Man's Best Friend Led Her Back to Health
Losing weight is an important step in fighting diabetes--and walking the dog is a great way to get started.
Written by Vera Tweed
Walking the dog was the turning point in Lola McIntyre’s recovery.
When Lola McIntyre was diagnosed with type 2 diabetes last year, her first reaction was that the lab had made a mistake. But once reality sank in, she decided to prove the diagnosis wrong. To improve her odds, she stopped eating sugar; two weeks later, she used a glucose meter to test her fasting blood glucose. She was stunned to see that it was 150, way above the normal level of 99 or less.
With a firm resolve to take control, Lola began methodically limiting her intake of starches and sugars, and taking medication. However, her blood sugar levels refused to drop below 130—until a chance encounter with the family dog.
Hating exercise, Lola usually left dog-walking to her husband and son. But one day, home alone, she couldn’t resist the pet’s pleas to be taken out. Curiosity prompted her to check her blood sugar levels before and after the excursion.
Again, the glucose meter surprised her, but this time for a different reason. After the walk, her blood glucose level had dropped dramatically, even though she had only taken the dog around the block. “This told me I had to exercise,” she recalls.

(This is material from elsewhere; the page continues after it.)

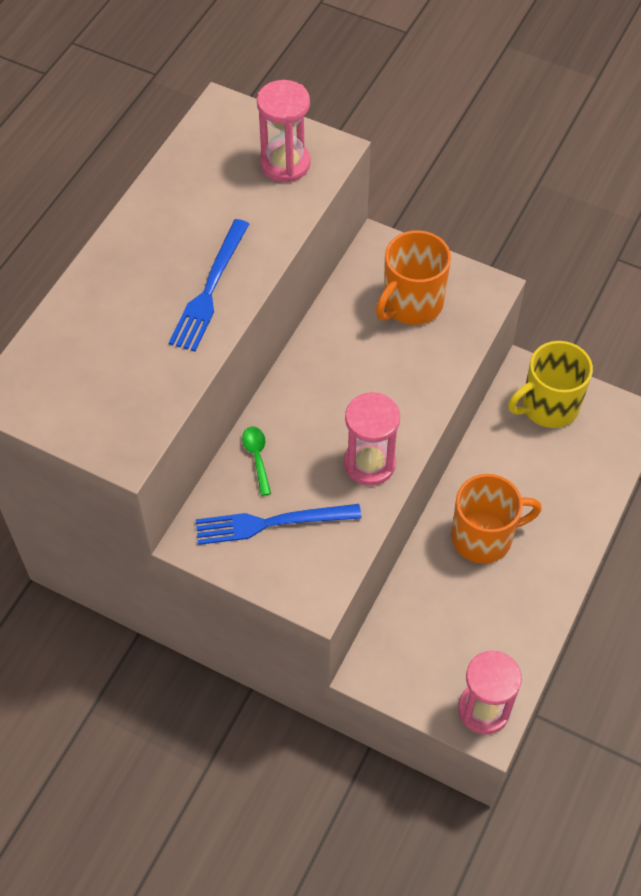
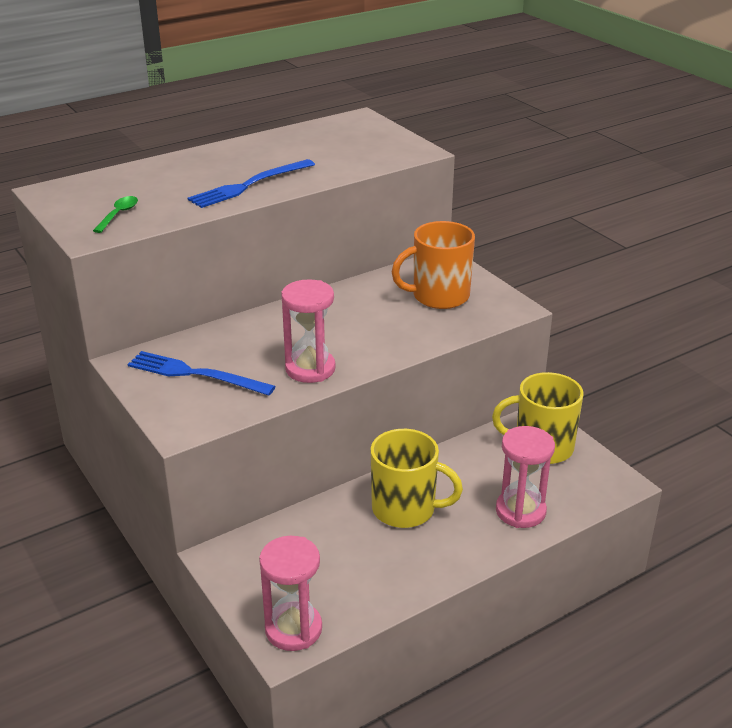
camera: 30 degrees right, 25 degrees down
green spoon [242,427,271,496] -> green spoon moved to [93,196,138,233]
pink hourglass [257,80,311,182] -> pink hourglass moved to [496,426,555,528]
orange mug [451,474,542,564] -> yellow mug [370,429,463,528]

On her first visit to a local gym, swollen and painful feet limited her treadmill time to
10 minutes. So for the first two weeks, she conditioned her feet, stretching her Achilles tendon by standing with her toes on the edge of a step, and doing heel raises on the floor. With some help from a trainer, she started getting stronger and losing weight.

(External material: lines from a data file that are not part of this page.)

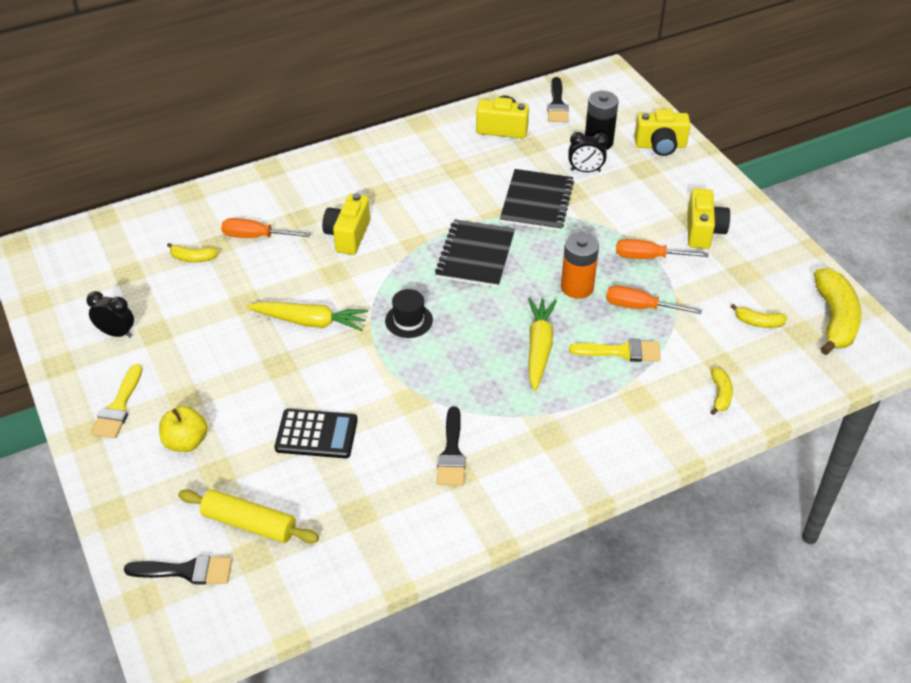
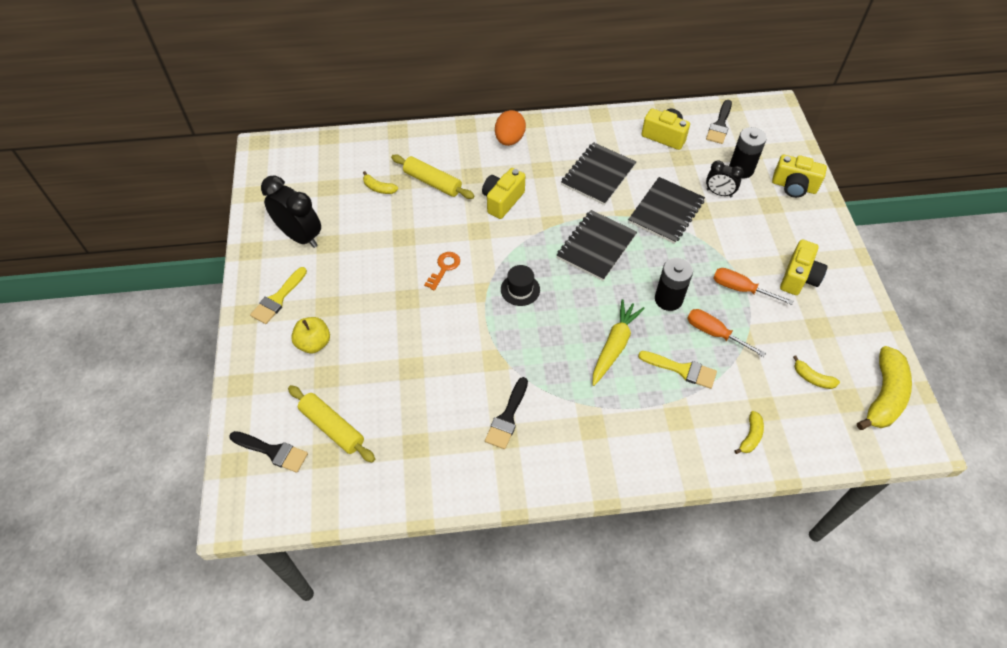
camera: 20 degrees right, 10 degrees up
black clock [86,291,134,338] -> black clock [261,176,321,248], size x1.74
orange screwdriver [221,218,311,238] -> yellow rolling pin [391,155,474,199]
yellow carrot [247,302,368,331] -> orange key [424,252,460,290]
black calculator [275,409,358,458] -> none
orange battery [561,233,599,299] -> black battery [655,258,693,311]
none -> orange egg [495,110,526,146]
none -> black notebook [561,142,636,205]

To learn more about nutrition, Lola enrolled in the Clarian Diabetes Centers Educational Program in her hometown of Carmel, Ind. “I didn’t know I was eating hidden carbs and sugar in salad dressings, chicken breasts rolled in bread crumbs, and veggie burgers,” she says. “Plus, I learned how to read my body’s signals.” As a result, she now keeps her blood sugar stable at around 99 and is working on a plan, with her doctor, to eliminate medication.
As she regained her health, “Fear turned to joy, and everything else in my life came into focus,” Lola says. She stopped having hot flashes, gained physical strength, lost more than 40 lb, regained hair that was thinning, and her real estate business has boomed.
Last Christmas, less than three months after beginning to eat the right way and exercise regularly, Lola went skiing in Utah with her family for the first time in many years. “When I was on the mountain, I could really see the benefits,” she says. “I didn’t know it was possible for me to enjoy recreational sports like I would at 35.” She is 52.